I’m not pitching a specific destination. And I’m not pitching exploration to the masses. Most people on the planet never have and never will leave their home country.

If we want to go to space, we probably want a lunar base.

> There’s some gravity: the wrong amount. In space, you can at least get 1G with centripetal force

Maybe this is important. Maybe it’s not. We need physiological experiments.

> In orbit, you are halfway to anywhere. On Mars, you’ve gone back down the well

In orbit you’re perpetually nowhere. On a surface you have in situ resources.

> Mars is just a bunch of irradiated rocks. Bring your own ecosystem, and wait a couple thousand years while it installs

Maybe it’s age. Maybe it’s moving from New York to Wyoming. Maybe those are the same thing. But I’m more of a red Mars advocate today than I was when I read Robinson’s trilogy in my twenties.

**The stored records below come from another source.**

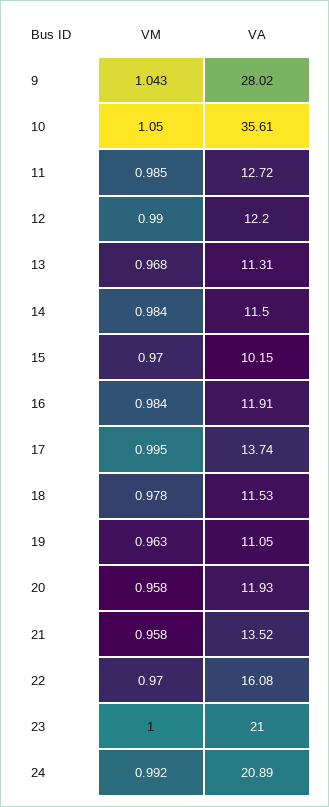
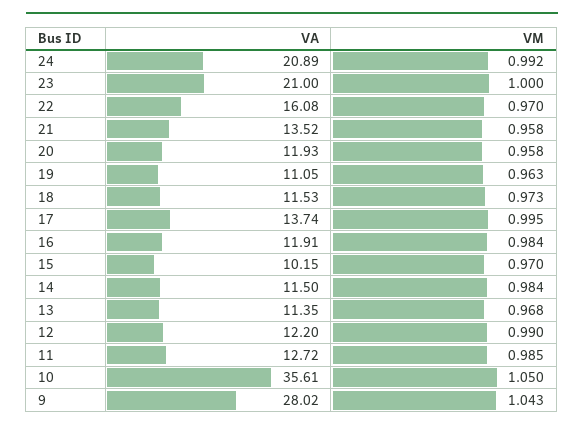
  {
    "VM": {
      "9": 1.043,
      "10": 1.05,
      "11": 0.985,
      "12": 0.99,
      "13": 0.968,
      "14": 0.984,
      "15": 0.97,
      "16": 0.984,
      "17": 0.995,
-     "18": 0.978,
+     "18": 0.973,
      "19": 0.963,
      "20": 0.958,
      "21": 0.958,
      "22": 0.97,
      "23": 1,
      "24": 0.992
    },
    "VA": {
      "9": 28.02,
      "10": 35.61,
      "11": 12.72,
      "12": 12.2,
-     "13": 11.31,
+     "13": 11.35,
      "14": 11.5,
      "15": 10.15,
      "16": 11.91,
      "17": 13.74,
      "18": 11.53,
      "19": 11.05,
      "20": 11.93,
      "21": 13.52,
      "22": 16.08,
      "23": 21,
      "24": 20.89
    }
  }

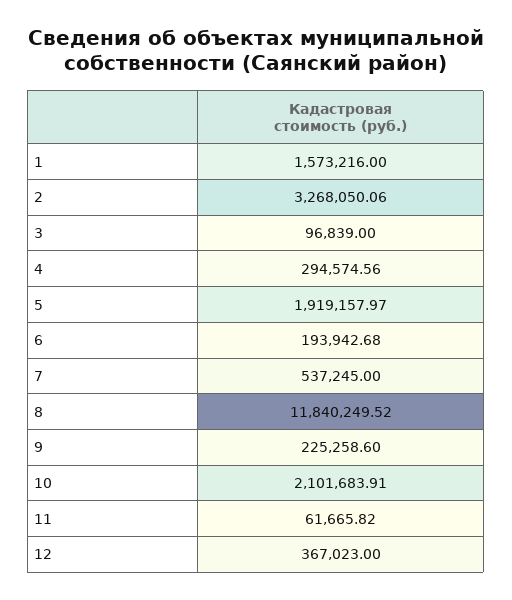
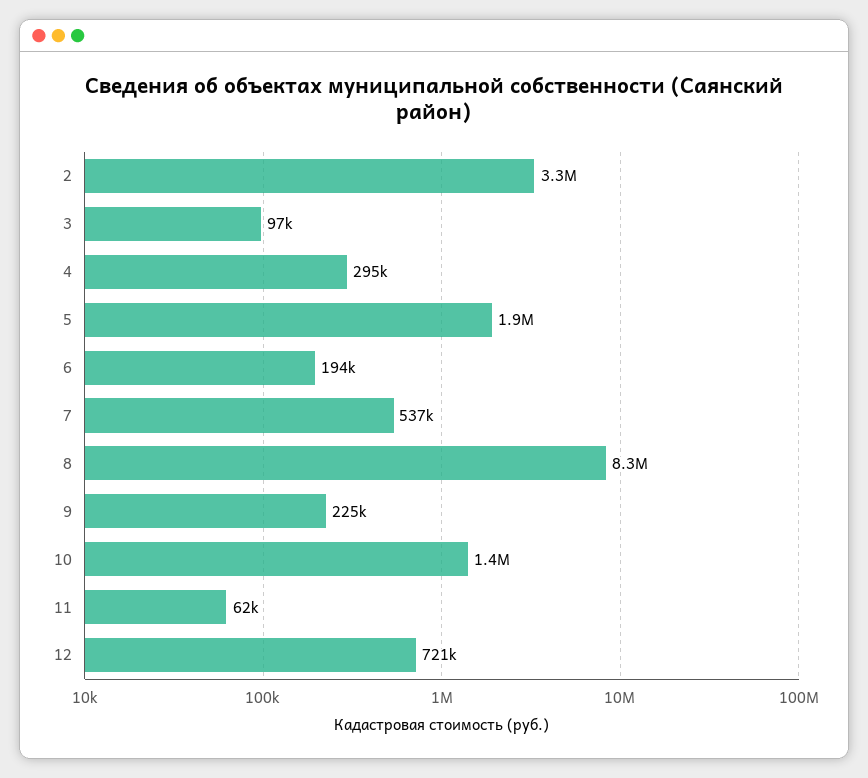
  {
-   "1": 1573216,
    "2": 3268050.06,
    "3": 96839,
    "4": 294574.56,
    "5": 1919157.97,
    "6": 193942.68,
    "7": 537245,
-   "8": 11840249.52,
+   "8": 8300000,
    "9": 225258.6,
-   "10": 2101683.91,
+   "10": 1400000,
    "11": 61665.82,
-   "12": 367023
+   "12": 721000
  }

> only thing Mars has going for it is that it’s really far away, so we can still pretend to entertain sci-fi plans about colonizing it

It’s mass and an atmosphere. That’s a lot to what Earth has going for us.

> practical next step for space colonies would be large investments in additional space stations

Practical next steps are lots of experiments in centrifuges and micro and low gravity. To fund and focus that you need a goal.